-- OBJETIVO DECLARADO A --
Responda com base no texto sobre a poesia de Polito:
(i) Que imagem aparece na capa do livro "de passagem"?
(ii) Quais três poemas de "de passagem" são apontados como os que nos afetam mais brutalmente?
(iii) De que poema e de que livro vem o verso "ninguém está comigo"?
-- OBJETIVO DECLARADO B --
Prossiga o texto sobre a poesia de Polito a partir da última frase apresentada.
=== TEXTO DE LEITURA ===
Como sugere o título do livro, os poemas estão tomados por uma espécie de inanição lacunar, típica daqueles que estão “de passagem” ou que percebem o mundo desse ponto de vista. Outros dois livros do poeta nos comunicam, ambos em seus títulos e poemas, este estar-no-mundo de forma lacunar: Vaga (“caminho feito poeira”, diz no poema “passagem”) e Intervalos (“sombra de muitos braços/sem mão única”, no poema “auto-retrato probabilístico”)
Na capa do livro “de passagem” aparece uma foto de uma rodovia deserta, margeada por um pequeno barranco coberto por gramas e um quase invisível céu azul pálido. A foto reforça essa idéia lacunar da poesia de Polito, num espécie de encontro com os lugares vazios, que não deixam o registro senão da paisagem deserta que se desenha para quem está “de passagem”. Quem tiver o trabalho de percorrer toda a obra poética de Polito vai se confrontar inúmeras vezes com essa idéia do deserto, do vazio e da atmosfera silenciosa e solitária dos vãos na qual se constitui, pois, como diz o poema “afeto”, de Vaga, “ninguém está comigo”.
Três dos poemas que, dentre outros, nos afetam mais brutalmente em “de passagem” são “Flâmula”, “Circo” e “Um sabre que não se sabe”. Tratam ou de alguém morto, no primeiro caso, ou quase morto, nos outros dois casos, tratados como “o sempre-quase-alguém” e “o morto que nunca desmaia”.
Mas “Flâmula”, com certeza o mais drástico dos três, é o que mais nos fala daquele que vive na condição “de passagem”: o próprio poeta (ou a própria poesia contemporânea?). Há um verso no poema que chama a atenção, pois trata da questão central da poética de Polito: “não se comparte um desastre”. Aqui nem quem vivenciou o desastre na própria carne ou quem participou dele como especta-dor afetivo podem comunicá-lo. O que resta para o poeta senão uma relação negativa com o mundo e com a linguagem? É a partir daí que se funda a poética de Polito: da consciência da impossibilidade e da necessidade de uma descrição dessa impossibilidade. Por isso, poemas como desertos pontilhados de cactos, criados desse “acúmulo de inércia” a partir da “força de arranque do não.” (do poema, “Área de trabalho I”).
=== DADOS REGISTRADOS ===
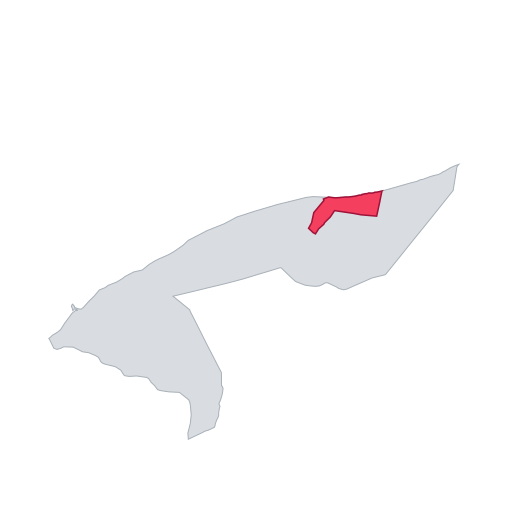 location of Shabeellaha Hoose within Somalia, rotated 219°
{"feature_id": "SOM-2316", "entity_name": "Shabeellaha Hoose", "entity_type": "Region", "adm_level": 1, "iso_a3": "SOM", "parent_name": "Somalia", "parent_adm1": "", "projection": "equal_earth", "projection_center": [44.342, 1.971], "detail": "fine", "context": "in_parent", "style": "filled", "palette": "rose", "viewbox_px": 512, "rotation_deg": 219, "n_neighbors": 0, "source": "natural_earth", "source_scale": "10m", "svg_char_len": 3168}
<svg xmlns="http://www.w3.org/2000/svg" viewBox="0 0 512 512"><g transform="rotate(219 256 256)"><path d="M156.1,452.5L155.7,451.3L153.7,447.8L149.8,441.1L146.9,436.0L144.0,430.9L144.0,426.7L143.9,414.4L143.8,389.8L143.8,365.2L143.7,340.7L143.7,328.4L143.7,323.3L144.0,322.5L147.4,318.0L151.9,312.1L157.8,300.7L161.0,294.6L163.6,289.4L164.3,287.9L166.7,284.8L171.1,282.9L173.8,282.6L183.3,280.3L184.7,279.3L185.5,278.3L186.3,275.8L188.1,272.4L190.5,270.0L195.0,266.9L199.4,264.3L200.4,263.9L205.7,262.2L207.0,261.7L209.2,261.1L210.0,261.1L217.4,261.6L223.2,262.1L229.1,262.6L229.8,262.2L233.9,256.1L240.5,246.4L244.7,240.2L251.2,230.6L256.2,223.7L261.8,216.1L267.1,209.1L273.6,200.7L277.6,195.4L283.9,187.2L289.9,179.4L295.2,172.5L287.9,172.5L280.7,172.5L273.7,172.5L272.4,171.6L266.5,169.0L258.9,165.6L249.6,161.4L243.0,158.4L235.9,155.2L228.7,152.1L223.1,149.6L216.1,146.5L209.9,143.8L209.1,143.1L205.7,139.0L201.3,133.6L200.4,133.5L198.3,132.4L196.4,129.4L194.5,125.7L192.7,121.0L191.9,117.9L189.4,116.5L188.3,114.0L186.1,110.3L184.6,108.5L184.0,106.9L183.3,103.7L182.1,100.2L180.9,98.0L180.6,97.0L180.7,96.4L182.9,91.6L183.9,89.9L185.1,88.3L186.0,86.6L186.3,85.5L189.1,79.8L191.4,74.9L193.3,71.0L197.5,75.5L201.6,84.4L206.3,91.7L212.9,98.5L215.5,100.7L217.8,101.9L229.7,101.8L238.2,95.6L245.9,91.1L248.5,90.2L253.0,91.4L257.9,91.8L262.3,93.2L264.6,92.8L273.3,87.6L278.8,82.6L282.6,80.4L284.1,80.4L289.2,82.2L295.8,81.4L304.8,77.1L307.6,76.2L309.8,76.1L314.7,78.1L315.5,78.0L318.1,77.6L325.1,75.6L330.5,72.4L340.6,70.2L348.2,64.5L349.5,61.7L351.8,58.2L355.1,57.1L363.7,61.1L365.1,61.5L364.6,63.9L364.3,66.5L362.6,70.9L361.5,75.8L362.4,83.2L362.9,95.4L362.7,97.1L362.1,98.9L361.9,100.3L361.0,100.7L360.6,101.5L361.3,101.8L363.9,100.5L363.9,99.1L364.0,98.3L366.3,100.0L367.8,100.6L368.3,102.2L368.2,103.2L365.7,102.7L364.4,101.9L360.7,103.2L358.4,104.7L357.8,107.1L357.3,116.6L356.5,122.8L356.4,131.0L353.4,136.4L352.4,140.2L348.0,147.9L345.6,154.4L344.9,157.6L341.0,166.6L335.6,173.5L333.7,182.3L331.8,187.8L329.6,192.8L324.9,201.7L322.5,207.9L319.4,218.7L318.5,225.5L309.9,245.2L301.0,261.0L295.4,274.3L285.4,289.7L271.7,309.6L253.8,333.2L249.0,338.1L229.3,352.6L216.6,364.9L210.1,373.2L203.3,380.4L197.9,387.3L181.5,410.6L179.8,412.8L178.2,414.8L176.2,418.8L174.7,420.4L170.8,427.0L168.4,430.5L165.7,433.9L164.5,436.3L163.7,439.0L162.8,440.6L160.3,447.2L158.1,451.5L156.0,454.9L156.1,452.5Z" fill="#d9dde1" stroke="#a8b0b8" stroke-width="1"/><path d="M236.8,347.5L236.1,348.0L235.6,348.2L235.4,348.3L231.1,351.0L227.4,354.4L227.3,354.7L227.0,354.8L224.1,357.7L221.3,360.0L216.6,364.9L214.2,368.2L213.7,368.5L212.8,369.3L212.6,369.6L212.5,369.8L212.4,370.1L212.4,370.7L212.3,370.8L211.9,371.0L211.7,371.4L210.1,373.4L209.7,373.8L209.2,374.0L209.0,374.3L208.0,376.0L205.5,377.8L204.7,378.6L203.7,380.5L203.3,380.8L203.0,380.9L202.0,382.0L199.0,385.8L199.0,385.7L195.3,378.6L193.6,375.4L187.3,362.9L194.7,357.9L200.3,354.1L206.8,350.6L223.5,340.7L222.8,333.1L223.7,325.2L223.3,323.5L224.4,316.5L223.7,310.6L226.3,310.1L232.6,310.6L233.7,316.8L238.4,326.1L238.2,341.9L239.5,342.7L236.8,347.4L236.8,347.5Z" fill="#f43f5e" stroke="#9f1239" stroke-width="1.5"/></g></svg>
===
-- RESPOSTA A --
(i) Uma foto de uma rodovia deserta, margeada por um pequeno barranco coberto por gramas e um quase invisível céu azul pálido.
(ii) "Flâmula", "Circo" e "Um sabre que não se sabe".
(iii) Do poema "afeto", do livro Vaga.

-- RESPOSTA B --
O poema, como um todo, apresenta-se como um prisma de muitas nuanças onde cada palavra multiplica seus sentidos criando uma leitura vertiginosa (como uma flâmula sob um vento perigoso), labiríntica, prenhe de significados – que também podem ser não-significados, pois a cada momento apontam para novos entendimentos e desentendimentos. Sua forma e seu conteúdo encerram, portanto, aquilo que se pode denominar o ambíguo, a alusão e o engenhoso. O fato de conter a cada palavra ou verso uma expressão diferente de si anuncia a poesia como uma impossibilidade. Estamos frente a uma poética que, diante da insignificância (ou significância) de cada gesto, seja da vida ou da linguagem, não tem outra solução senão deixar, em forma de poesia, o arquivo do seu próprio aniquilamento.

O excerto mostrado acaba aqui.